Every iteration in this simulation consists of 8 parallel do-all operations.

  1. Cell::prepare(): There is a boolean flag neighbor_request for every neighbor of a cell. These flags are set to false.
  2. Fish::prepare(): Every fish scans its neighboring cells. It selects a random free cell and sets the corresponding neighbor_request flag on the neighboring cell to true.
  3. Cell::decide(): Every cells checks its neighbor_request flags to see which agents from neighboring cells want to enter this cell. It selects one of those cells at random.
  4. Fish::update(): If a fish was selected, it moves onto the target cell and may create a new fish at its old location. Otherwise, it stays where it is.
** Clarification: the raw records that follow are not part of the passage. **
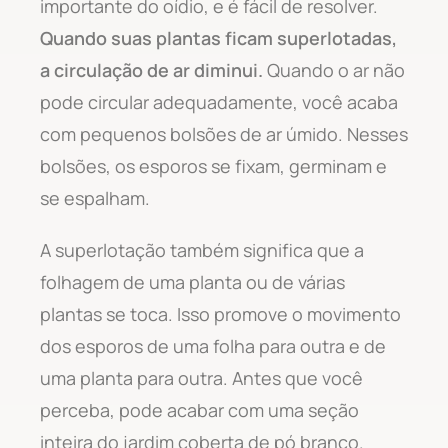
importante do oídio, e é fácil de resolver.
Quando suas plantas ficam superlotadas,
a circulação de ar diminui.
Quando o ar não
pode circular adequadamente, você acaba
com pequenos bolsões de ar úmido. Nesses
bolsões, os esporos se fixam, germinam e
se espalham.
A superlotação também significa que a
folhagem de uma planta ou de várias
plantas se toca. Isso promove o movimento
dos esporos de uma folha para outra e de
uma planta para outra. Antes que você
perceba, pode acabar com uma seção
inteira do jardim coberta de pó branco.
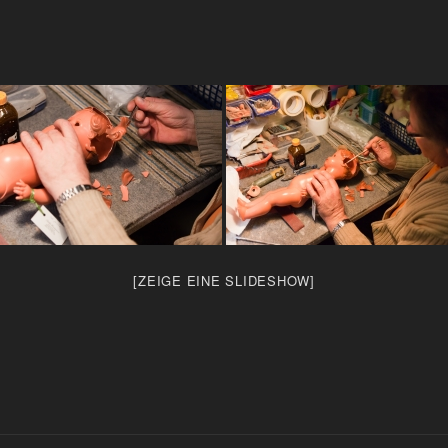
[ZEIGE EINE SLIDESHOW]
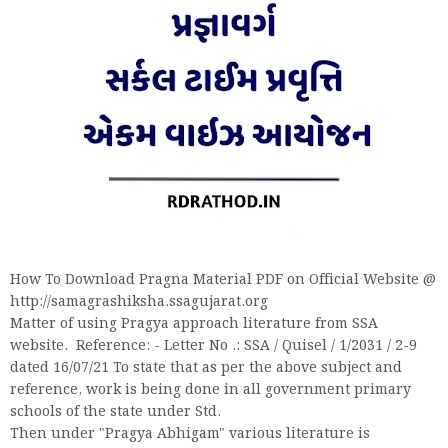
How To Download Pragna Material PDF on Official Website @
http://samagrashiksha.ssagujarat.org
Matter of using Pragya approach literature from SSA
website. Reference: - Letter No .: SSA / Quisel / 1/2031 / 2-9
dated 16/07/21 To state that as per the above subject and
reference, work is being done in all government primary
schools of the state under Std.
Then under "Pragya Abhigam" various literature is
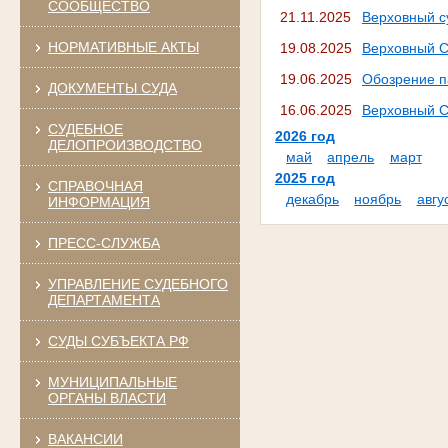
СООБЩЕСТВО
21.11.2025
Верховный с
НОРМАТИВНЫЕ АКТЫ
19.08.2025
Верховный С
19.06.2025
Обозрение п
ДОКУМЕНТЫ СУДА
16.06.2025
Верховный С
СУДЕБНОЕ
2026 год
ДЕЛОПРОИЗВОДСТВО
май
апрель
март
2025 год
СПРАВОЧНАЯ
декабрь
ноябрь
авгу
ИНФОРМАЦИЯ
ПРЕСС-СЛУЖБА
УПРАВЛЕНИЕ СУДЕБНОГО
ДЕПАРТАМЕНТА
СУДЫ СУБЪЕКТА РФ
МУНИЦИПАЛЬНЫЕ
ОРГАНЫ ВЛАСТИ
ВАКАНСИИ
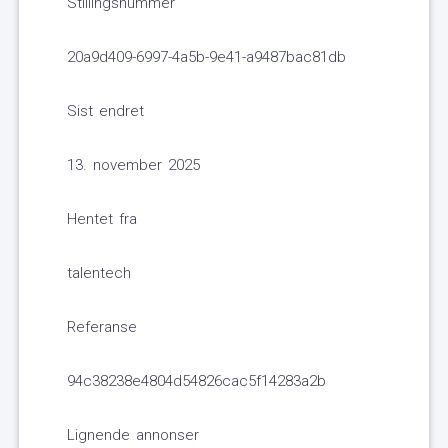
Stillingsnummer
20a9d409-6997-4a5b-9e41-a9487bac81db
Sist endret
13. november 2025
Hentet fra
talentech
Referanse
94c38238e4804d54826cac5f14283a2b
Lignende annonser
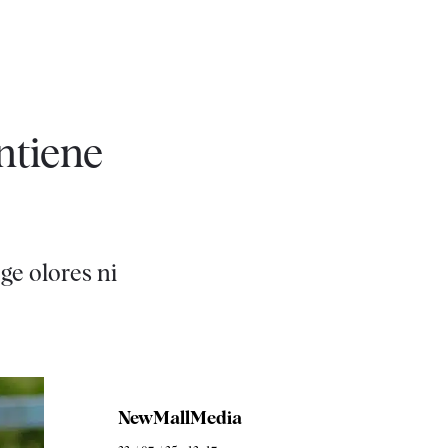
ntiene
ge olores ni
NewMallMedia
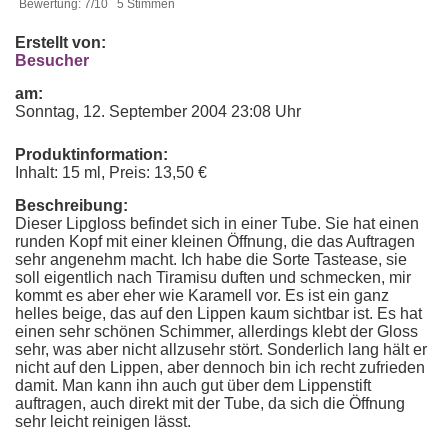
Bewertung: 7/10 5 Stimmen
Erstellt von:
Besucher
am:
Sonntag, 12. September 2004 23:08 Uhr
Produktinformation:
Inhalt: 15 ml, Preis: 13,50 €
Beschreibung:
Dieser Lipgloss befindet sich in einer Tube. Sie hat einen
runden Kopf mit einer kleinen Öffnung, die das Auftragen
sehr angenehm macht. Ich habe die Sorte Tastease, sie
soll eigentlich nach Tiramisu duften und schmecken, mir
kommt es aber eher wie Karamell vor. Es ist ein ganz
helles beige, das auf den Lippen kaum sichtbar ist. Es hat
einen sehr schönen Schimmer, allerdings klebt der Gloss
sehr, was aber nicht allzusehr stört. Sonderlich lang hält er
nicht auf den Lippen, aber dennoch bin ich recht zufrieden
damit. Man kann ihn auch gut über dem Lippenstift
auftragen, auch direkt mit der Tube, da sich die Öffnung
sehr leicht reinigen lässt.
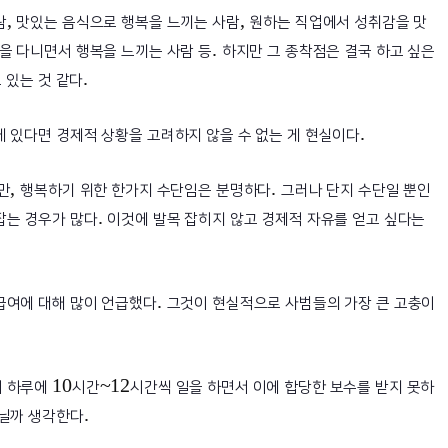
,
,
람
맛있는 음식으로 행복을 느끼는 사람
원하는 직업에서 성취감을 맛
.
을 다니면서 행복을 느끼는 사람 등
하지만 그 종착점은 결국 하고 싶은
.
고 있는 것 같다
.
게 있다면 경제적 상황을 고려하지 않을 수 없는 게 현실이다
,
.
만
행복하기 위한 한가지 수단임은 분명하다
그러나 단지 수단일 뿐인
.
잡는 경우가 많다
이것에 발목 잡히지 않고 경제적 자유를 얻고 싶다는
.
급여에 대해 많이 언급했다
그것이 현실적으로 사범들의 가장 큰 고충이
10
~12
이 하루에
시간
시간씩 일을 하면서 이에 합당한 보수를 받지 못하
.
아닐까 생각한다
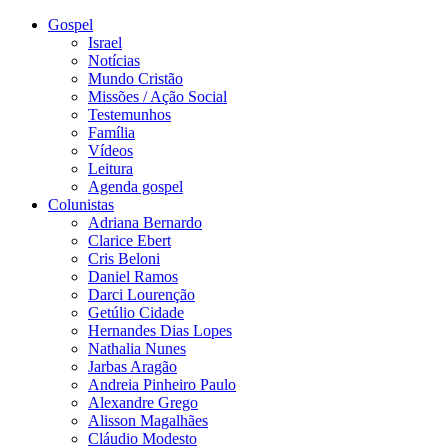
Gospel
Israel
Notícias
Mundo Cristão
Missões / Ação Social
Testemunhos
Família
Vídeos
Leitura
Agenda gospel
Colunistas
Adriana Bernardo
Clarice Ebert
Cris Beloni
Daniel Ramos
Darci Lourenção
Getúlio Cidade
Hernandes Dias Lopes
Nathalia Nunes
Jarbas Aragão
Andreia Pinheiro Paulo
Alexandre Grego
Alisson Magalhães
Cláudio Modesto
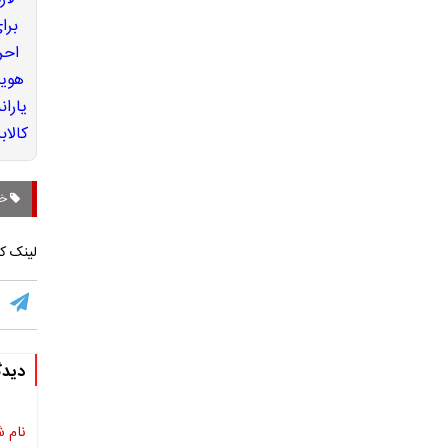
خل
لینک کو
دیدگ
نام ش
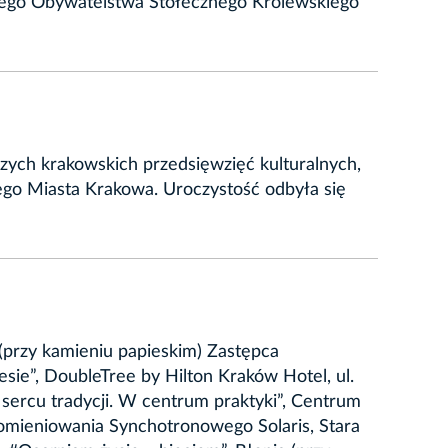
rowego Obywatelstwa Stołecznego Królewskiego
zych krakowskich przedsięwzięć kulturalnych,
ego Miasta Krakowa. Uroczystość odbyła się
(przy kamieniu papieskim) Zastępca
ie”, DoubleTree by Hilton Kraków Hotel, ul.
ercu tradycji. W centrum praktyki”, Centrum
omieniowania Synchotronowego Solaris, Stara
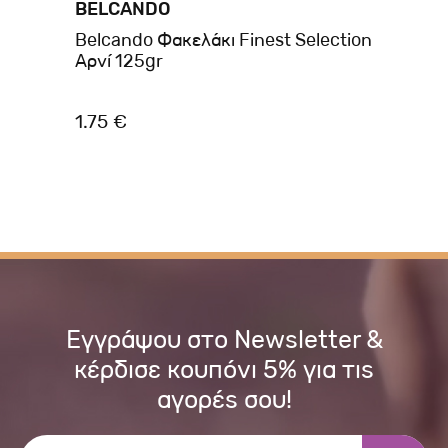
BELCANDO
BE
Belcando Φακελάκι Finest Selection
Be
P01
Αρνί 125gr
Σκ
1.75 €
4.
Εγγράψου στο Newsletter &
κέρδισε κουπόνι 5% για τις
αγορές σου!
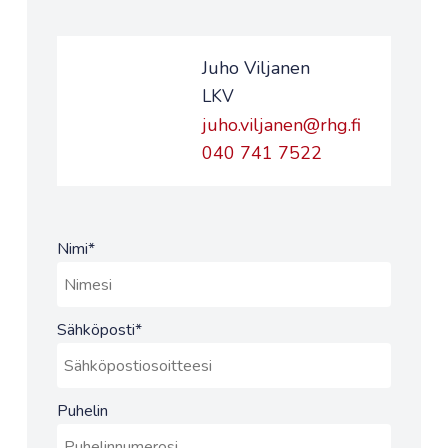
Juho Viljanen
LKV
juho.viljanen@rhg.fi
040 741 7522
Nimi
*
Sähköposti
*
Puhelin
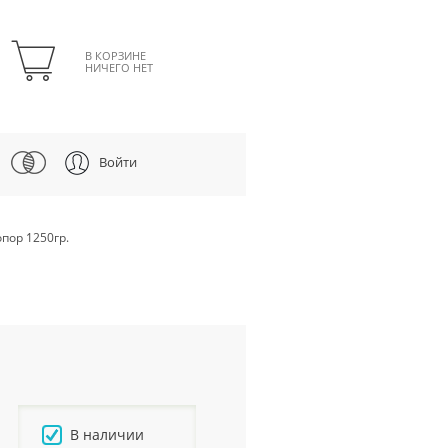
В КОРЗИНЕ
НИЧЕГО НЕТ
Войти
опор 1250гр.
В наличии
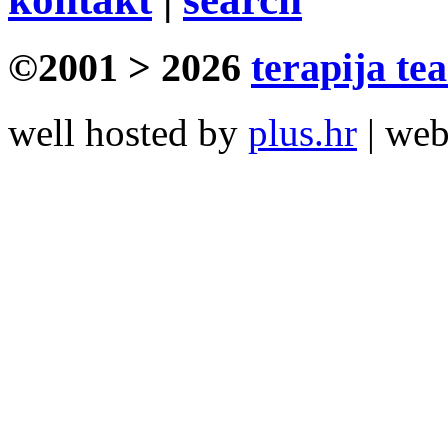
©2001 > 2026
terapija te
well hosted by
plus.hr
| we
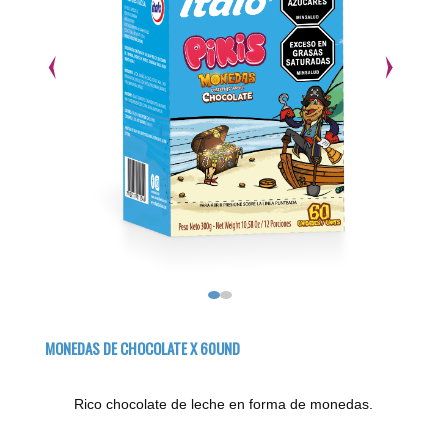
MONEDAS DE CHOCOLATE X 60UND
Rico chocolate de leche en forma de monedas.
There are 4 more do-all operations for sharks, which are implemented similarly.

gol: Game of Life

$ tar xvfz example/game-of-life/dataset/turing_machines.tar.gz -C example/game-of-life/dataset
$ build_scripts/build_gol.sh -r -d -m 262144
$ bin/gol_dynasoar_no_cell example/game-of-life/dataset/tm.pgm

This is an implementation of Game of Life. In most GOL implementations, every cell is mapped to a GPU thread. However, in this simulation, only alive cells and cells that may become alive soon are processed by GPU threads. There are 3 classes in this application: Cell, Agent and two subclasses of Agent; Alive and Candidate. The latter one is used for cells that are not alive yet but may become alive in the next iteration; i.e., cells with at least one alive neighboring cell.

Every iterations consists of 4 parallel do-all operations.

  1. Candidate::prepare(): Determines if the underlying cell should become alive.
  2. Alive::prepare(): Determines if the underlying cell should die.
  3. Candidate::update(): Depending on the precomputed action of step 1, this object replaces itself with an Alive object, deletes itself or does nothing.
  4. Alive::update(): Depending on the precomputed action of step 2, this object may delete itself. Moreover, if this object was just created in step 3, it creates Candidate objects on its surrounding cells.

Gol screenshot

We tested this application with 2 datasets: A turing machine and a universial turning machine. The datasets were taken from Paul Rendell's website and are located in the dataset directory. Datasets must be stored in the PGM image format.

generation: Generational Cellular Automaton

$ build_scripts/build_generation.sh -m 8388608 -x 250 -r
$ bin/generation_dynasoar

This is an extension of gol. Alive cells have a state and block the cell for a certain period of time. The rule is based on Burst: 0235678/3468/255.

Generation screenshot

linux-scalability: Allocate/Deallocate Benchmark

$ build_scripts/build_linux_scalability.sh -x 8 -m 262144
$ bin/linux_scalability_dynasoar

We took this benchmark from the Linux Scalability project. It is not an SMMO application (no parallel do-all operations).

This application measures the raw (de)allocation time of an allocator. There are two CUDA kernels. The first kernel spawns 64 x 256 threads and every thread allocates a number of objects (64 bytes per object). The number of objects per thread can be specified with the -x command line parameter. The allocated memory is never accessed. The second kernel spawns the same number of threads and every thread deallocates the objects that it just allocated.